_TASK OBJECTIVE:_
Return each line of the records that contains the string "Term". Case counts, so a line qualifies only if its capitalization matches.

[Source records]
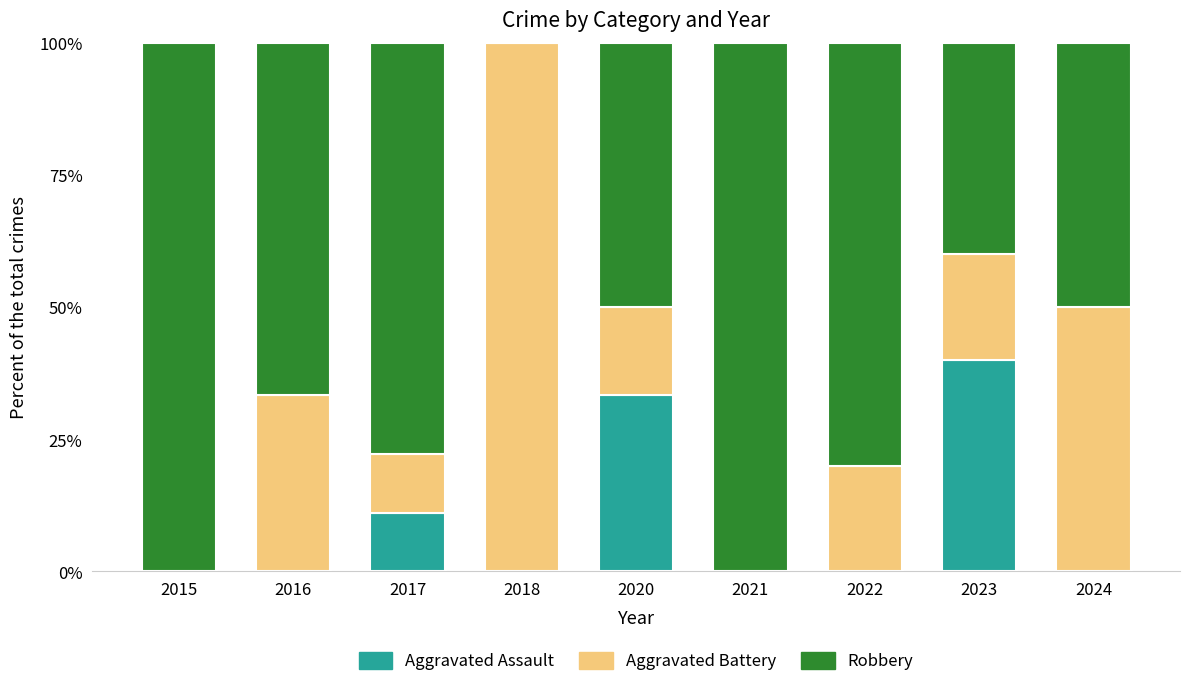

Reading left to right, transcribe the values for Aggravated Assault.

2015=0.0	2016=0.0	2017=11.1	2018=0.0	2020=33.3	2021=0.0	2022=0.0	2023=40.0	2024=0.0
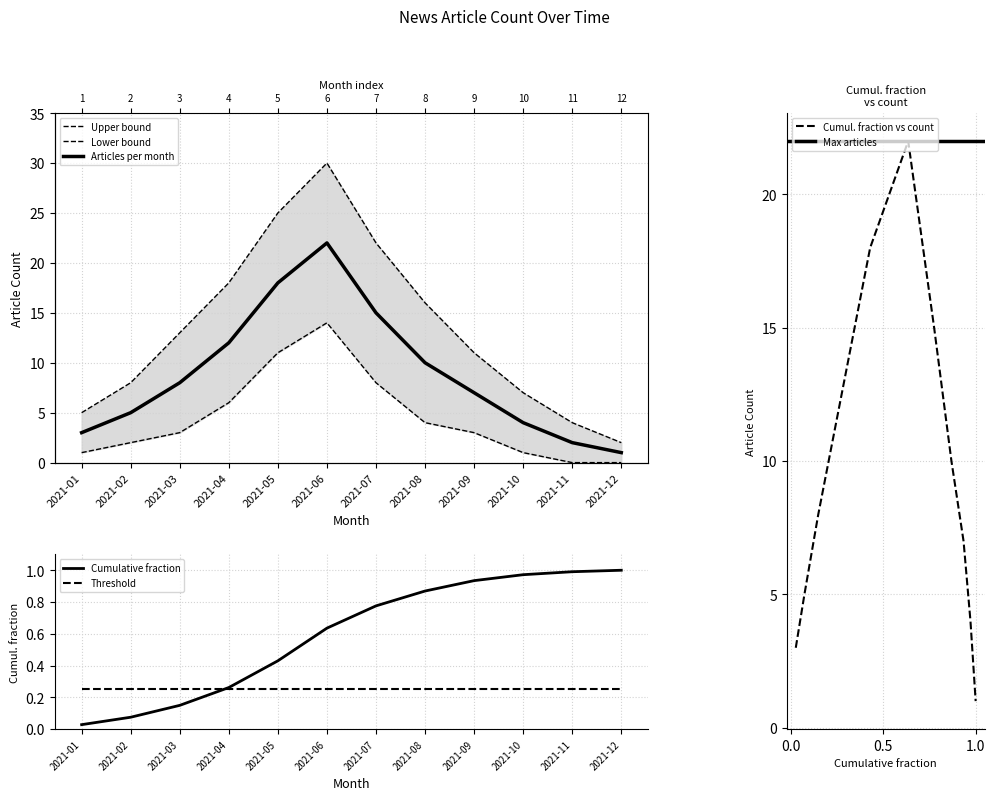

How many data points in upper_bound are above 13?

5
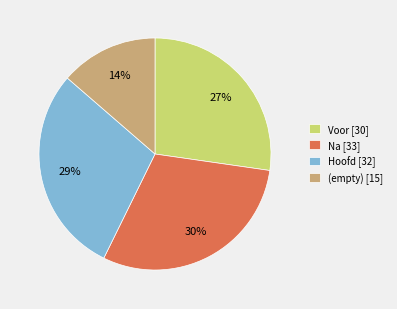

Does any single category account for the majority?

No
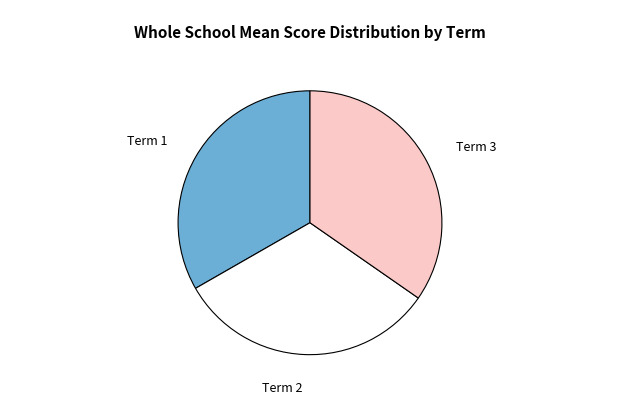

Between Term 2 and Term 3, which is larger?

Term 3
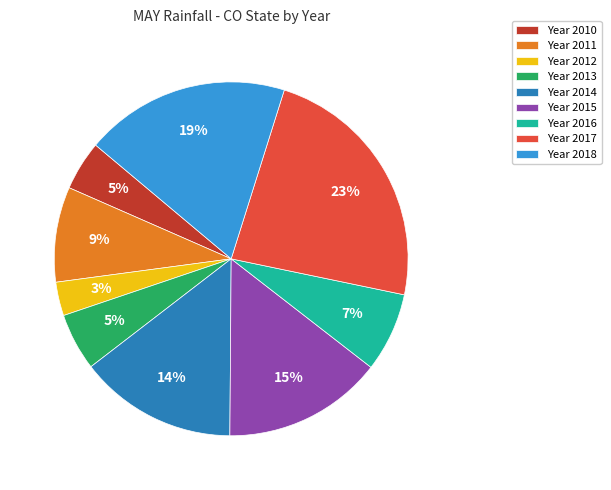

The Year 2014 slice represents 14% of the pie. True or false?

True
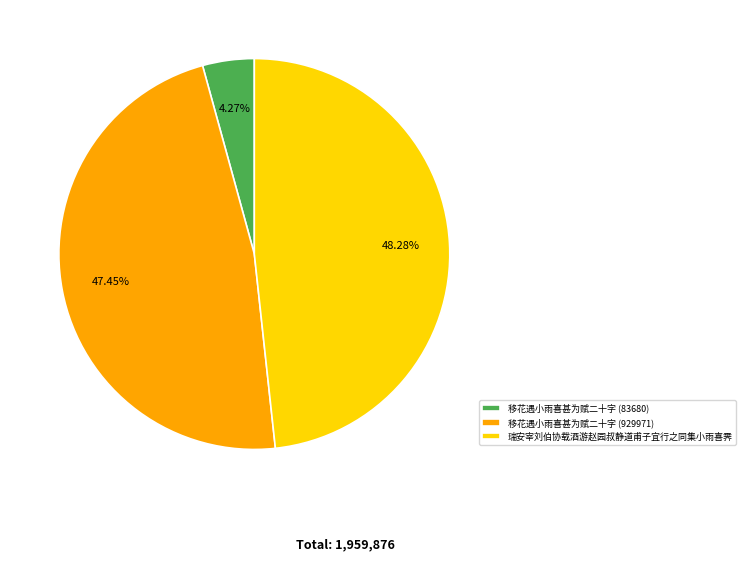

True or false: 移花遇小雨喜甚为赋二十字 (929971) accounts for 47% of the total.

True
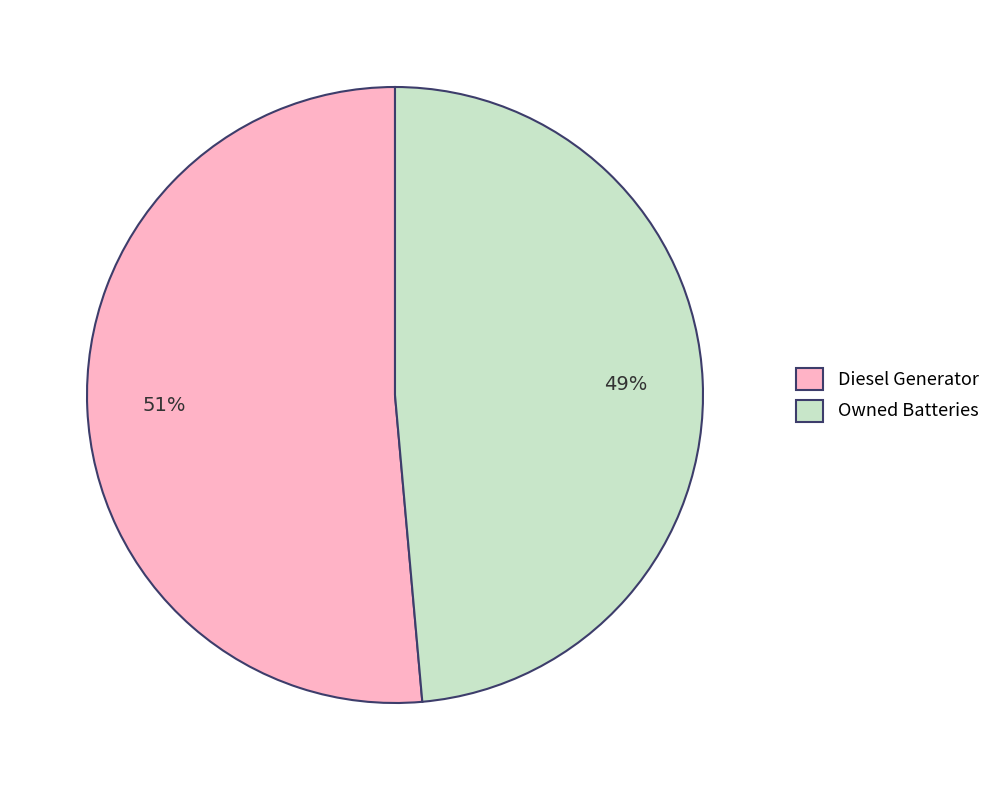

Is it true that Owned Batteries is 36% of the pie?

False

_EXPECTED OUTPUT:_
Between Term 2 and Term 3, which is larger?
Term 3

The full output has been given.